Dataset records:
☆ ☆ ☆ ☆

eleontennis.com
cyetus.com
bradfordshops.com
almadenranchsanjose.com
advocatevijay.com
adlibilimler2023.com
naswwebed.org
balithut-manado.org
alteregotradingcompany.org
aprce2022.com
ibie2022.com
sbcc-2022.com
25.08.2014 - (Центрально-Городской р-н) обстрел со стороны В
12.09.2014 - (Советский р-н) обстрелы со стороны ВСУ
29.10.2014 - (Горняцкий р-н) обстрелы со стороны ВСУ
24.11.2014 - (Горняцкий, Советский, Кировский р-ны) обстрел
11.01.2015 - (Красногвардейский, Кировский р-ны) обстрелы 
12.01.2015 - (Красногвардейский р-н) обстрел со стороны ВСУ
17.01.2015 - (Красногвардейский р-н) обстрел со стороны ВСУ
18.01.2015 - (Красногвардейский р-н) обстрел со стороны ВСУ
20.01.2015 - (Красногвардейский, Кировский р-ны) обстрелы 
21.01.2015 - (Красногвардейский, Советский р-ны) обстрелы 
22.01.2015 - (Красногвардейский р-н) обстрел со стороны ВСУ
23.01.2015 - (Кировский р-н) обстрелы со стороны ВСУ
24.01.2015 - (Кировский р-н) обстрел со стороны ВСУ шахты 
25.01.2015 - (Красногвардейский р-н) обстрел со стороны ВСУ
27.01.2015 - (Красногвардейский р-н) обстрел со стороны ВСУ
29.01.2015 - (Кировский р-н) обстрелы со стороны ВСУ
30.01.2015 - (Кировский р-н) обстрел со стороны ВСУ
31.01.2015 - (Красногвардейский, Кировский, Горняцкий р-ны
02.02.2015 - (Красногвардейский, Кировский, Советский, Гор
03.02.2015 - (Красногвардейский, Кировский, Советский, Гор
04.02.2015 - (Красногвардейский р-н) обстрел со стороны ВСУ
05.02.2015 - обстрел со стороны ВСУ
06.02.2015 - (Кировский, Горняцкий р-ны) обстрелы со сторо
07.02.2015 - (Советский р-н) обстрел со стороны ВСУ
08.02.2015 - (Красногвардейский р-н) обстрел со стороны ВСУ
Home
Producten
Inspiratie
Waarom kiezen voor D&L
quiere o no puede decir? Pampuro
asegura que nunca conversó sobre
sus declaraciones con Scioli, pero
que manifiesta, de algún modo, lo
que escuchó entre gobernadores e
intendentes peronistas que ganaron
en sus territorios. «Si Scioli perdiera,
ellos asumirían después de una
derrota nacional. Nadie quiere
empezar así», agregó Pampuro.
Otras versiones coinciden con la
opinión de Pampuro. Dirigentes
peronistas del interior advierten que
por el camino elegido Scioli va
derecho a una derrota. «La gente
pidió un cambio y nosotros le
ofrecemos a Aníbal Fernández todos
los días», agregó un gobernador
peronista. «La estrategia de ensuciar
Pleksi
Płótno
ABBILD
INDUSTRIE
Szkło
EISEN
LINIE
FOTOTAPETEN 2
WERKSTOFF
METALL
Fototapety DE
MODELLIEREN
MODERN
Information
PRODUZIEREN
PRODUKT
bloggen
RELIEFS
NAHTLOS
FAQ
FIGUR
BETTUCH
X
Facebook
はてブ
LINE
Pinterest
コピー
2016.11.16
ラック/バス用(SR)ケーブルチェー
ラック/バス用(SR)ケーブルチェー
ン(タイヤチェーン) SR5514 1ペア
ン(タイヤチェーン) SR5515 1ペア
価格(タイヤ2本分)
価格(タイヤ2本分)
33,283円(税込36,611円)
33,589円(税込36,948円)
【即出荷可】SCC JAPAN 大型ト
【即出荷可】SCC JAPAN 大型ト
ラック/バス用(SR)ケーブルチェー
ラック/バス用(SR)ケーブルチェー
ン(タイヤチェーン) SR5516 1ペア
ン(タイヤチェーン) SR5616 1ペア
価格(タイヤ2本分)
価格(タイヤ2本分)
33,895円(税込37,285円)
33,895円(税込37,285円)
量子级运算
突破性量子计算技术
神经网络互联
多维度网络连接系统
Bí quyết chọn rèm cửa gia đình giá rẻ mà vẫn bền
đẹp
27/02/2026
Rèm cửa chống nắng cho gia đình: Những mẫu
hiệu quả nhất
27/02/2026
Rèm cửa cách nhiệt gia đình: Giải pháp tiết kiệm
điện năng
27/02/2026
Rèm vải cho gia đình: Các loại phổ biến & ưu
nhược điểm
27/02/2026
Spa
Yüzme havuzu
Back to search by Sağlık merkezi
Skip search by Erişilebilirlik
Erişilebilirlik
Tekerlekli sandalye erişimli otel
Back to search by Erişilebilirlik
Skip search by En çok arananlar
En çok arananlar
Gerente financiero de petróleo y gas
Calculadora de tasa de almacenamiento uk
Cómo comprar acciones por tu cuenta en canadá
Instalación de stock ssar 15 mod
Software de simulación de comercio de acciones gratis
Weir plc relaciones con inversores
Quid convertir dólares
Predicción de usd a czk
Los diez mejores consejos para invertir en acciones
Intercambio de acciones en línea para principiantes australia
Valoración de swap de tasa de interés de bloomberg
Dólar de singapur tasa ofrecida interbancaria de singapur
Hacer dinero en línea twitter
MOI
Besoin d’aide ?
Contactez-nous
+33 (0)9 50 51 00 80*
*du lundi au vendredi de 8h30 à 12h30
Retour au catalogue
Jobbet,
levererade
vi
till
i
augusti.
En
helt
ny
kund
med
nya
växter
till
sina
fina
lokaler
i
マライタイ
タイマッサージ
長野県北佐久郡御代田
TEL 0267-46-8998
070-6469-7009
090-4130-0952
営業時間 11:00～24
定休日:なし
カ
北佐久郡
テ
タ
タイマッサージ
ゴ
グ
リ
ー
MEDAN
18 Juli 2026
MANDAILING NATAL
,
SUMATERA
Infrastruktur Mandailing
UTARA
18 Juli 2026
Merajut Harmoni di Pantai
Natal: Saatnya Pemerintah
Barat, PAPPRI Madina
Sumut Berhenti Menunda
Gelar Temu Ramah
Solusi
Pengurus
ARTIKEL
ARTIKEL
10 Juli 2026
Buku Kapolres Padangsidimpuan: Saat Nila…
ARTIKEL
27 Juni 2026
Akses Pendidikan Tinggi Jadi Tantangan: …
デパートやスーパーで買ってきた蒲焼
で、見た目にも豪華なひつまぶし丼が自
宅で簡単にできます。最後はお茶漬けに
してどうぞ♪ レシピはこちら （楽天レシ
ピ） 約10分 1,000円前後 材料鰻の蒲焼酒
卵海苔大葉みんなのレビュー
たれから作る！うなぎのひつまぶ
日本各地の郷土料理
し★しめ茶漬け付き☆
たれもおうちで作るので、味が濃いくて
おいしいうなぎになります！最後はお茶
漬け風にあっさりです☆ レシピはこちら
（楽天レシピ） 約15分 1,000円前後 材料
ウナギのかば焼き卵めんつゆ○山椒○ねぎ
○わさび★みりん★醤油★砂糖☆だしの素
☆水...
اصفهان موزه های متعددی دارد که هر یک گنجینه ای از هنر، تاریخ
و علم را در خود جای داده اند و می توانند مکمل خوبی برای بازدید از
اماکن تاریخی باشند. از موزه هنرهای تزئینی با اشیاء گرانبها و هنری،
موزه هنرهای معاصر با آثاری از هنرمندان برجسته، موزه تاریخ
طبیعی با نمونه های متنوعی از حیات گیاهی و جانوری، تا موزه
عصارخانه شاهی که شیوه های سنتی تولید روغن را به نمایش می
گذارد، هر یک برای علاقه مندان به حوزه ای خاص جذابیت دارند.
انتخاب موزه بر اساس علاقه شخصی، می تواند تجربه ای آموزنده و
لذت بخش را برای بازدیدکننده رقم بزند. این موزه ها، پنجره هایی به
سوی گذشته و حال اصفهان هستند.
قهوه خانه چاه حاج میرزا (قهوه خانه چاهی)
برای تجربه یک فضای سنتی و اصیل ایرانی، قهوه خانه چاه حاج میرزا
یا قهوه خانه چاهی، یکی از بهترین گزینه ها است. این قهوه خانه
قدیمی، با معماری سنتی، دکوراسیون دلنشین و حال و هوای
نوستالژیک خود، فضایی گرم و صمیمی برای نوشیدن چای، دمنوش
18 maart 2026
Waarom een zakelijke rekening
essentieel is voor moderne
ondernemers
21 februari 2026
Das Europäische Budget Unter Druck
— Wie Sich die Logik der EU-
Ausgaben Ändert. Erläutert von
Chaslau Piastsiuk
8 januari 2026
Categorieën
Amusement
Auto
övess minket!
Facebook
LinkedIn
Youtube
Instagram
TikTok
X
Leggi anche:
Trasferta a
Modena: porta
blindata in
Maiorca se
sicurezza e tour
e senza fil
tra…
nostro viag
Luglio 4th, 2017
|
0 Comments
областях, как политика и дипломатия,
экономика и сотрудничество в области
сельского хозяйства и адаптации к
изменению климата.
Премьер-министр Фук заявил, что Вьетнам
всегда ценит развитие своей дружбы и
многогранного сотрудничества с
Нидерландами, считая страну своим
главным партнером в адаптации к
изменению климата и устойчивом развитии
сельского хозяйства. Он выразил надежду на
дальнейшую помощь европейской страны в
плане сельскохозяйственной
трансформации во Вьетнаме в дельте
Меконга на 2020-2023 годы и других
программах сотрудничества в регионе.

☆ ☆ ☆ ☆

Copy the items from the first line through the line that contains "25.08.2014 - (Центрально-Городской", including that line.

> _Response below_:
eleontennis.com
cyetus.com
bradfordshops.com
almadenranchsanjose.com
advocatevijay.com
adlibilimler2023.com
naswwebed.org
balithut-manado.org
alteregotradingcompany.org
aprce2022.com
ibie2022.com
sbcc-2022.com
25.08.2014 - (Центрально-Городской р-н) обстрел со стороны В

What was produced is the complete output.